Students tell senate candidates what they want in recent poll

6 min read

With just a few days left until election day, student senate hopefuls may want to consider highlighting past student senate accomplishments, improving visibility and providing free food.

Those were three top choices of 100 students who answered an anonymous New Political poll about campaign season. More accomplishments by student senate polled as the overwhelming top choice at 44 percent of participants.

On a scale of concern for the election’s results, 32 percent were “moderately concerned” about the results of the election. 29 percent were “very concerned,” 17 were “slightly concerned,” and 19 do not care at all.

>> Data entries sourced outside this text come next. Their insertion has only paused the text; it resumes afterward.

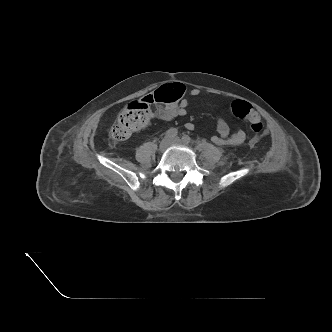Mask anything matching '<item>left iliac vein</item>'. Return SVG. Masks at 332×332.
Returning <instances> with one entry per match:
<instances>
[{"mask_svg": "<svg viewBox=\"0 0 332 332\" xmlns=\"http://www.w3.org/2000/svg\"><path fill=\"white\" fill-rule=\"evenodd\" d=\"M171 145H186L183 141H181L179 138H174L170 141Z\"/></svg>", "mask_w": 332, "mask_h": 332, "instance_id": "1", "label": "left iliac vein"}]
</instances>
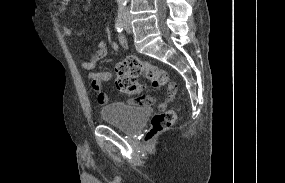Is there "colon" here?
<instances>
[{
  "instance_id": "colon-1",
  "label": "colon",
  "mask_w": 285,
  "mask_h": 183,
  "mask_svg": "<svg viewBox=\"0 0 285 183\" xmlns=\"http://www.w3.org/2000/svg\"><path fill=\"white\" fill-rule=\"evenodd\" d=\"M64 0H61L63 2ZM116 88L128 95H138L141 91V86L137 82V78L141 75L146 76L153 87L159 88L170 82L168 73L148 62L141 61L135 56H128L123 61L115 65ZM138 101L143 104H151L152 98H139ZM162 109L155 114L151 120L150 131L146 136V142L158 133L170 128L176 121V113L173 110H166L164 104H160Z\"/></svg>"
}]
</instances>
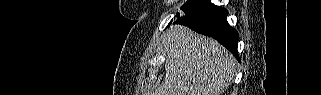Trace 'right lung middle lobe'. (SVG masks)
<instances>
[{"label":"right lung middle lobe","instance_id":"dd1d6c3e","mask_svg":"<svg viewBox=\"0 0 321 95\" xmlns=\"http://www.w3.org/2000/svg\"><path fill=\"white\" fill-rule=\"evenodd\" d=\"M209 4H211L209 0H189L181 7V9L184 11L183 17L192 15V14L202 10L203 8L208 6ZM178 15H179V13H178ZM179 18H182V17H178V19ZM171 22H172V20H171Z\"/></svg>","mask_w":321,"mask_h":95}]
</instances>
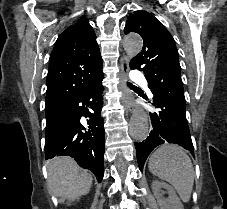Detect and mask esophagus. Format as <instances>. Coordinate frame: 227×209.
<instances>
[{
	"mask_svg": "<svg viewBox=\"0 0 227 209\" xmlns=\"http://www.w3.org/2000/svg\"><path fill=\"white\" fill-rule=\"evenodd\" d=\"M121 64V73H120V89L123 92V98L122 101L127 109L130 110V113H133L134 116H139L140 113H144L145 117L149 116V113L146 112L145 108H136V103L134 102V96L128 90L126 86V81L128 80V73L130 70L129 67V58L127 56H123L120 59Z\"/></svg>",
	"mask_w": 227,
	"mask_h": 209,
	"instance_id": "34e87169",
	"label": "esophagus"
}]
</instances>
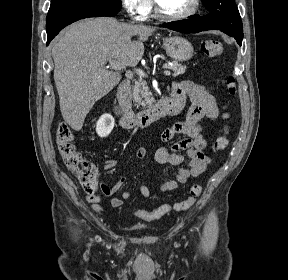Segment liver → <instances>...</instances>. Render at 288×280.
Returning <instances> with one entry per match:
<instances>
[{"mask_svg":"<svg viewBox=\"0 0 288 280\" xmlns=\"http://www.w3.org/2000/svg\"><path fill=\"white\" fill-rule=\"evenodd\" d=\"M155 30L111 17L85 19L66 29L53 46L52 57L60 110L72 129L81 130L95 102L119 83L121 73L108 70L106 62L137 65L144 54L143 42ZM133 36L138 40L132 41Z\"/></svg>","mask_w":288,"mask_h":280,"instance_id":"1","label":"liver"}]
</instances>
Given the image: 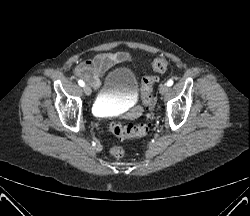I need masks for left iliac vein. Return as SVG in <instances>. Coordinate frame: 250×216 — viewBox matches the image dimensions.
<instances>
[{
	"mask_svg": "<svg viewBox=\"0 0 250 216\" xmlns=\"http://www.w3.org/2000/svg\"><path fill=\"white\" fill-rule=\"evenodd\" d=\"M159 91H160L161 94H165V93L168 91V86H167V84L161 85Z\"/></svg>",
	"mask_w": 250,
	"mask_h": 216,
	"instance_id": "left-iliac-vein-1",
	"label": "left iliac vein"
}]
</instances>
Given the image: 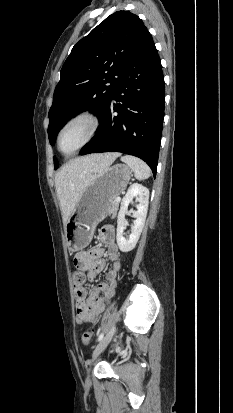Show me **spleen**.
Segmentation results:
<instances>
[{"label":"spleen","mask_w":233,"mask_h":413,"mask_svg":"<svg viewBox=\"0 0 233 413\" xmlns=\"http://www.w3.org/2000/svg\"><path fill=\"white\" fill-rule=\"evenodd\" d=\"M121 161L125 162L134 171L136 179L144 180L150 177L151 170L143 160L134 156L125 155L121 157Z\"/></svg>","instance_id":"3e777b00"}]
</instances>
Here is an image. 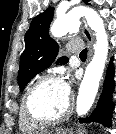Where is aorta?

Those figures of course reflect the problem with all polling: the population already interested in the topic feels more compelled to take the survey, possibly skewing the votes to reflect a population more enthusiastic than the whole of OU.

Yet some trends are apparent, and may be less obvious than a college town’s love of free food. For example, Students who forgot or didn’t care to vote last year were 63 percent more likely to vote for FUSS and only 32 percent more likely to vote VOICE.

Supporters of FUSS were overall more enthusiastic. They were dominantly “very concerned” (at 41 percent), while VOICE supporters were mostly “moderately concerned” at 43 percent.

This could fare well for FUSS if they rally up enough concerned voters, or limit their voting pool mainly to students actively concerned with items like tuition freeze. This makes sense, as many FUSS supporters are passionate in OU’s student protest circles.

“I strongly oppose the guaranteed tuition hike model and want an exec board that will fight it actively,” one student said. “Also, in general I want the exec board to really go to bat for student interests, and I trust FUSS to do that over VOICE.”

VOICE’s strength is, of course, experience between the members of the exec board. Some students who even believe in FUSS’s enthusiasm may still question their ability to put ideas in motion.

“I think experience is important in an organization like student senate because whoever is in office there is a lot of bureaucratic crap to go through,” said one student. “It will take a while for new people to learn it and during this time the students lose effective representation.”

Students may be less surprised that individuals who voted for third party Jared Henderson as president last year are more likely to vote for FUSS this year. The split between past voters of REACH and yOU was split evenly.

Polled students do plan on voting, at 78 percent.

But too much optimism for voter turnout may be unfounded. The New Political reported last year a voter turnout of about 2,000 students, just half of the 4,000 who voted the year prior. OU’s undergraduate population settles around 17,000.

Some students’ responses reflected a disenchanted feeling to the whole process, therefore waning any motivation to vote.

“Neither one of the parties can do anything to fix the state of senate. Senate is irrelevant and if this past year is any indication of years to come,” said one student. “They will just continue to spend students money on themselves and events only senate goes to.”

Other responses reflected a lack of education needed to pick between the two, or even high hopes for a combination of ideas from a mixed ticket.

“I like FUSS’ core ideas with VOICE’s flair to get attention as well as they’re recreational ideas,” one student said. “I think a combination would be best. FUSS for the important aspects and VOICE for the promotional and attention grabbing things.”

Candidates will undoubtedly bring their A-games to the April 18. And if they happen to have any free food on hand, that can’t hurt, either.